# How do you write the general form given a circle that passes through the given points. P(-2, 0), Q(1, -3), R(-2, -6)?

Apr 15, 2016

General of equation of the circle would be ${x}^{2} + {y}^{2} + 4 x + 6 y + 4 = 0$

#### Explanation:

We are given three points $P \left(- 2 , 0\right)$, $Q \left(1 , - 3\right)$ and $R \left(- 2 , - 6\right)$.

The perpendicular bisectors of any two lines joining these points will intersect at the center of the circle passing through these points.

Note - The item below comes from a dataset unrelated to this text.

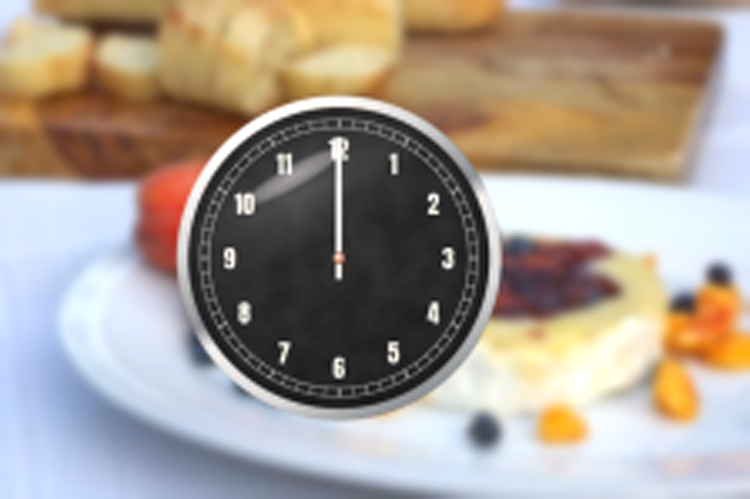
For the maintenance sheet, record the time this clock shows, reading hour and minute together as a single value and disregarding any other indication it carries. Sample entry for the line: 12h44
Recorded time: 12h00
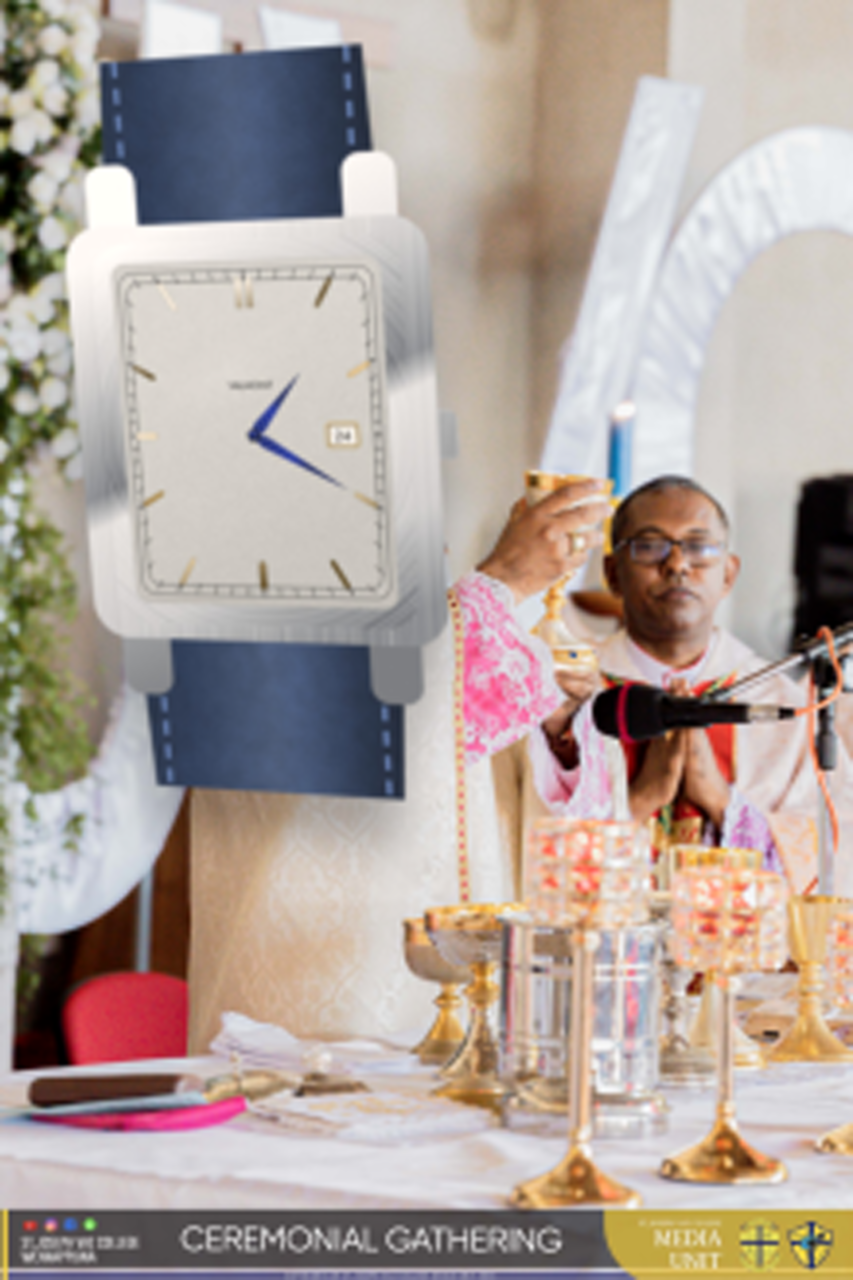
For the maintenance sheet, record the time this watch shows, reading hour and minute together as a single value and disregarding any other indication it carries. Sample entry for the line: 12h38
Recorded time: 1h20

Slope of line joining PQ is $\frac{- 3 - 0}{1 - \left(- 2\right)} = - \frac{3}{3} = - 1$ and mid point of PQ is $\left(\frac{- 2 + 1}{2} , \frac{0 - 3}{2}\right)$ or $\left(- \frac{1}{2} , - \frac{3}{2}\right)$. Hence its perpendicular bisector will pass through $\left(- \frac{1}{2} , - \frac{3}{2}\right)$ and have a slope of $- \frac{1}{-} 1 = 1$.

Hence equation of perpendicular bisector of PQ is $y - \left(- \frac{3}{2}\right) = 1 \times \left(x - \left(- \frac{1}{2}\right)\right)$ or $y + \frac{3}{2} = x + \frac{1}{2}$ or $x = y + 1$.

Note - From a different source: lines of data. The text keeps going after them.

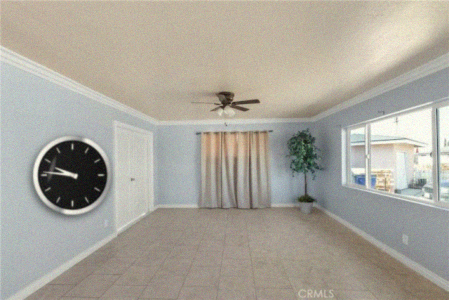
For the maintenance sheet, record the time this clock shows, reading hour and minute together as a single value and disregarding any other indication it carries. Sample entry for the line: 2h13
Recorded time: 9h46
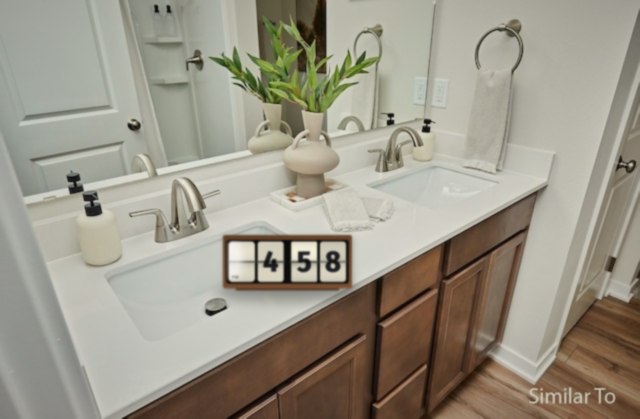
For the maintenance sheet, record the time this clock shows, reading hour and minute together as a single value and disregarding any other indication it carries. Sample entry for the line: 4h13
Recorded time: 4h58
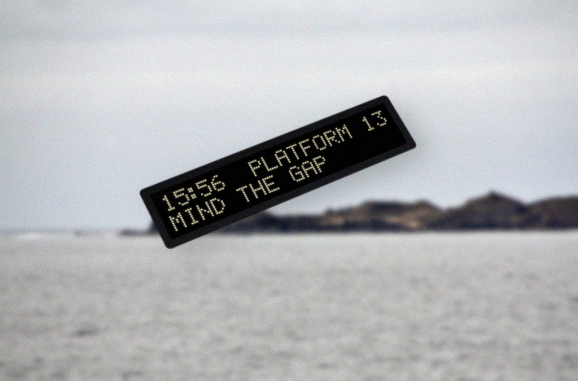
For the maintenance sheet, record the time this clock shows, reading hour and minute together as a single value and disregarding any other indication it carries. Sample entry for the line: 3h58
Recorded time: 15h56
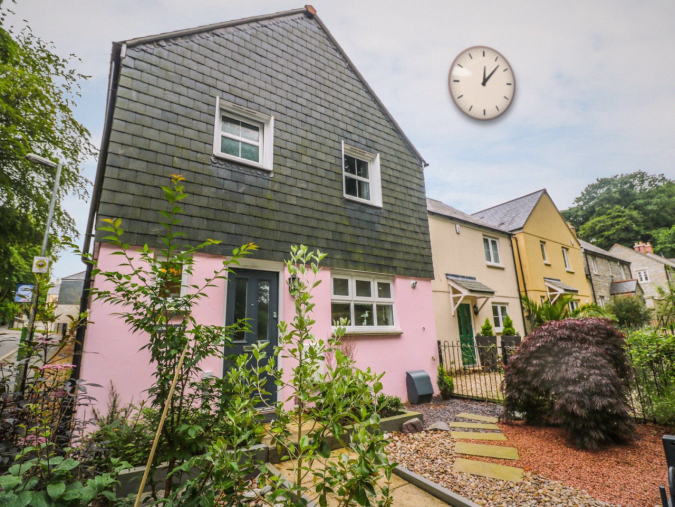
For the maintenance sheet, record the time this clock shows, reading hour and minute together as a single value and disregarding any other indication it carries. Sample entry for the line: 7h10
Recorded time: 12h07
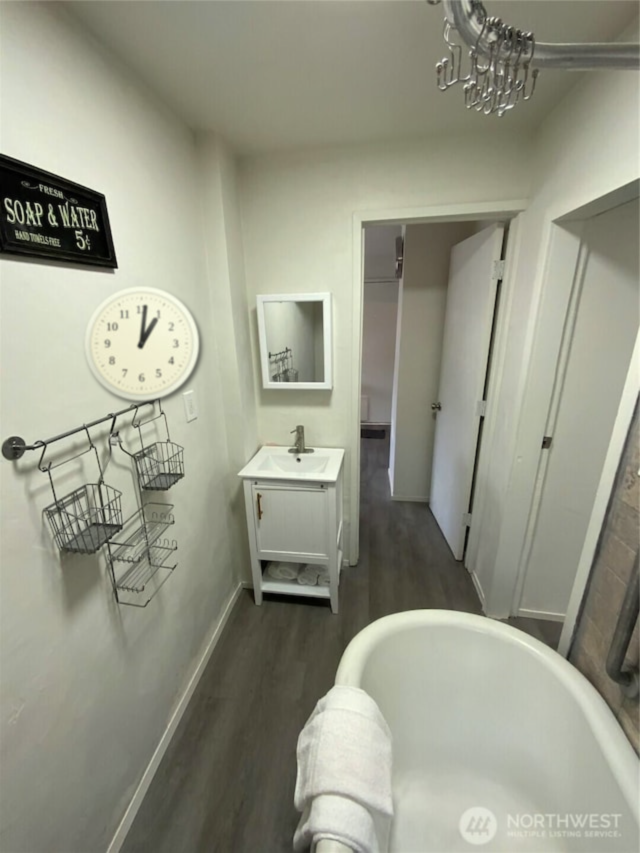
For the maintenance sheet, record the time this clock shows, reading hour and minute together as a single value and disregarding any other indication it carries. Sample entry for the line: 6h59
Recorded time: 1h01
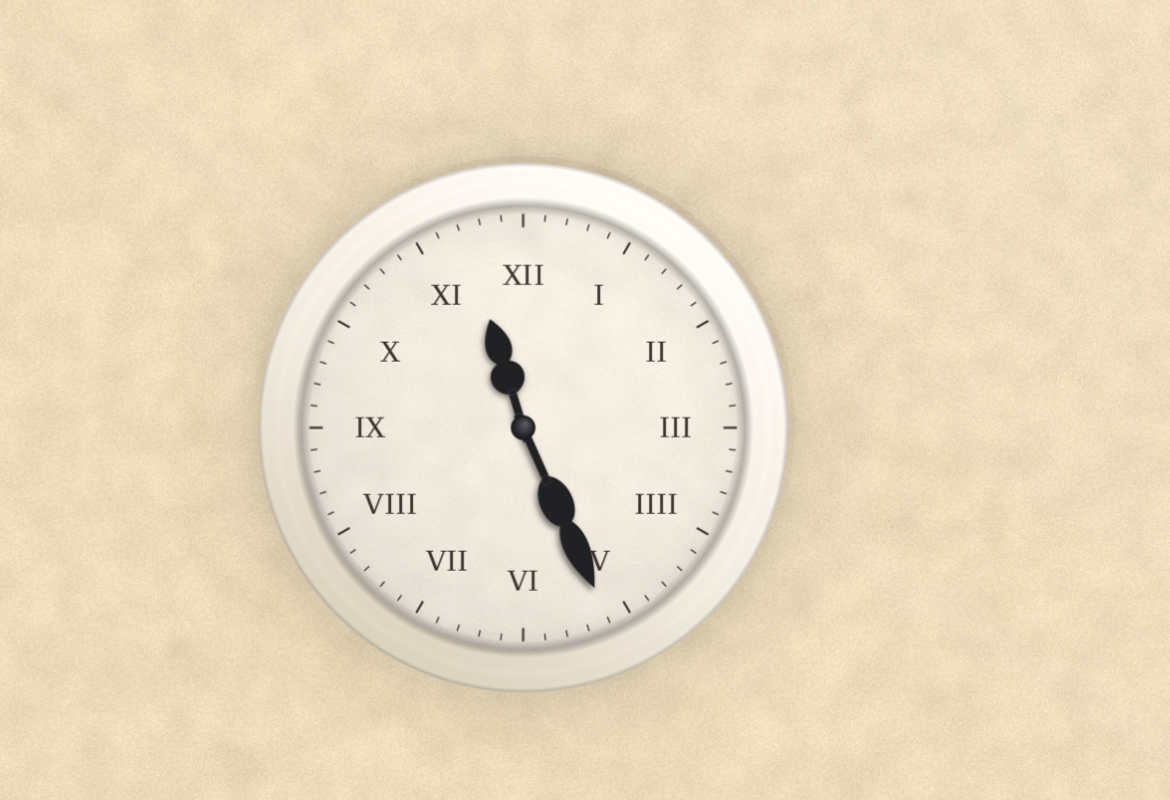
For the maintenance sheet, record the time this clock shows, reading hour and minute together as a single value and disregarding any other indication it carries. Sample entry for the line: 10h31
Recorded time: 11h26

Slope of line joining QR is $\frac{- 6 - \left(- 3\right)}{- 2 - 1} = - \frac{3}{-} 3 = 1$ and mid point of QR is $\left(\frac{- 2 + 1}{2} , \frac{- 6 - 3}{2}\right)$ or $\left(- \frac{1}{2} , - \frac{9}{2}\right)$. Hence its perpendicular bisector will pass through $\left(- \frac{1}{2} , - \frac{9}{2}\right)$ and have a slope of $- \frac{1}{1} = - 1$.

Hence equation of perpendicular bisector of PQ is $y - \left(- \frac{9}{2}\right) = - 1 \times \left(x - \left(- \frac{1}{2}\right)\right)$ or $y + \frac{9}{2} = - x - \frac{1}{2}$ or $x + y + 5 = 0$.

Solving $x = y + 1$ and $x + y + 5 = 0$ gives us $\left(- 2 , - 3\right)$, which is center $O$ and radius will be its distance with say $P \left(- 2 , 0\right)$, which is $3$

Hence equation of circle will be ${\left(x - \left(- 2\right)\right)}^{2} + {\left(y - \left(- 3\right)\right)}^{2} = {3}^{2}$

or ${\left(x + 2\right)}^{2} + {\left(y + 3\right)}^{2} = 9$ or ${x}^{2} + 4 x + 4 + {y}^{2} + 6 y + 9 = 9$ and simplifying it general for of equation of circle would be ${x}^{2} + {y}^{2} + 4 x + 6 y + 4 = 0$